- **Exercise**:
For each statement below, say whether it agrees with the review of Once & Future volume 3, answering yes or no and quoting the deciding words of the review: (a) The reviewer plans to discuss the ending. (b) Volume 3 is set over days or weeks. (c) Volume 3 ends on a cliffhanger.

- **Document passage**:
━━━━━━━━

I’m compelled to start by saying that I love this book and trying to figure out how to talk about it without spoiling it is nearly impossible. Once & Future as a series is consistently throwing new ideas and characters at you that change the whole shape of the story. I have to mention a few of those big twists to cover the scope of what all happens, but I’m going to leave the ending alone because, boy howdy, is it a wild ride.
If volumes 1 and 2 of Once & Future (previously reviewed on NFNT here) were all about setting the stage for Arthurian legend to be real in our time, volume 3 is the crescendo that builds at a furious pace. Up to this point, the story has been set over days or weeks, but this volume happens, basically, in one stretch. While it’s a lot to keep up with, this is not at all to the detriment of the story. In fact, it’s pretty satisfying to follow the pace of this book and reach what is a pretty jaw dropping, cliffhanger ending.

━━━━━━━━

- **Dataset**:
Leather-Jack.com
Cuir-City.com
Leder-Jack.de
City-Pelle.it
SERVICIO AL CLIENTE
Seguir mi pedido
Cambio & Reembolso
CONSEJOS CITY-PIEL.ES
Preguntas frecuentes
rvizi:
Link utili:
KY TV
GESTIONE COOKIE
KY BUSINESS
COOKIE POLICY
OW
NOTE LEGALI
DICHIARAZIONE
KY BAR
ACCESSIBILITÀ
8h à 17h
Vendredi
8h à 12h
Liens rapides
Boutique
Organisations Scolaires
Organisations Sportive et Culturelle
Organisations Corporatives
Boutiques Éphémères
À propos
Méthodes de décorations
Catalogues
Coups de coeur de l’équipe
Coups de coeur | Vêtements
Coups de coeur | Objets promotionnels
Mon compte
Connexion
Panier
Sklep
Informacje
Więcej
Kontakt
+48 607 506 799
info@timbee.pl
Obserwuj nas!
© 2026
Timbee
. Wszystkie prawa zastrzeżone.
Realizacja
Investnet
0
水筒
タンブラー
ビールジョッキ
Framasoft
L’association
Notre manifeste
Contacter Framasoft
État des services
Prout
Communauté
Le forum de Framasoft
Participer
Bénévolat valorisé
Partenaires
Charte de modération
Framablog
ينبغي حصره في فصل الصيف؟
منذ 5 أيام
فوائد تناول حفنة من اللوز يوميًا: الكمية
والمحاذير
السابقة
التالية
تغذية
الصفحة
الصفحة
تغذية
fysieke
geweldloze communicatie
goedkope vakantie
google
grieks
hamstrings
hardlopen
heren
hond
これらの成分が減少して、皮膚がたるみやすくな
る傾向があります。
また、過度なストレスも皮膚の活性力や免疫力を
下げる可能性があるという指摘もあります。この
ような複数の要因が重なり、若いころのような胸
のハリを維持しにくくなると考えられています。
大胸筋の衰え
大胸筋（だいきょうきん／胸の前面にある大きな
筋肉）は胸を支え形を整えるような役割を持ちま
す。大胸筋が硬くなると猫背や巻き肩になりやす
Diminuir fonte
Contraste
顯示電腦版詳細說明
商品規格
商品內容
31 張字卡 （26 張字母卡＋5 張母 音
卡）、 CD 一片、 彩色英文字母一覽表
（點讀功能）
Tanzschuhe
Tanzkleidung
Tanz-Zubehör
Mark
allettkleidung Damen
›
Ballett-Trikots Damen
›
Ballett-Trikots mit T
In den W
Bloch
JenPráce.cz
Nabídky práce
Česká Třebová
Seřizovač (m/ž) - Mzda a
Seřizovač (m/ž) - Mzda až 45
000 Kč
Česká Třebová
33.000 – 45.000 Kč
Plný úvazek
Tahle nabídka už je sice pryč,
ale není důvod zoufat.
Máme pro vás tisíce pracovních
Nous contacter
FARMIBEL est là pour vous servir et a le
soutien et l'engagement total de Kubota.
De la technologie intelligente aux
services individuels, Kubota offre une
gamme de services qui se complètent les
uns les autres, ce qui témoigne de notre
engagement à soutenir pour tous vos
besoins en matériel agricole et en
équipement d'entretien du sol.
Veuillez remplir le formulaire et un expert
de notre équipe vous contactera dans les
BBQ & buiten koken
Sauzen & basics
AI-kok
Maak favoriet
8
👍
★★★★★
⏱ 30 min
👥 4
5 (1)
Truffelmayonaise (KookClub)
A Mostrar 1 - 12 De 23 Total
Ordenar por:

━━━━━━━━

- **Answer box**:
(a) No: "I’m going to leave the ending alone"
(b) No: "this volume happens, basically, in one stretch"
(c) Yes: "a pretty jaw dropping, cliffhanger ending"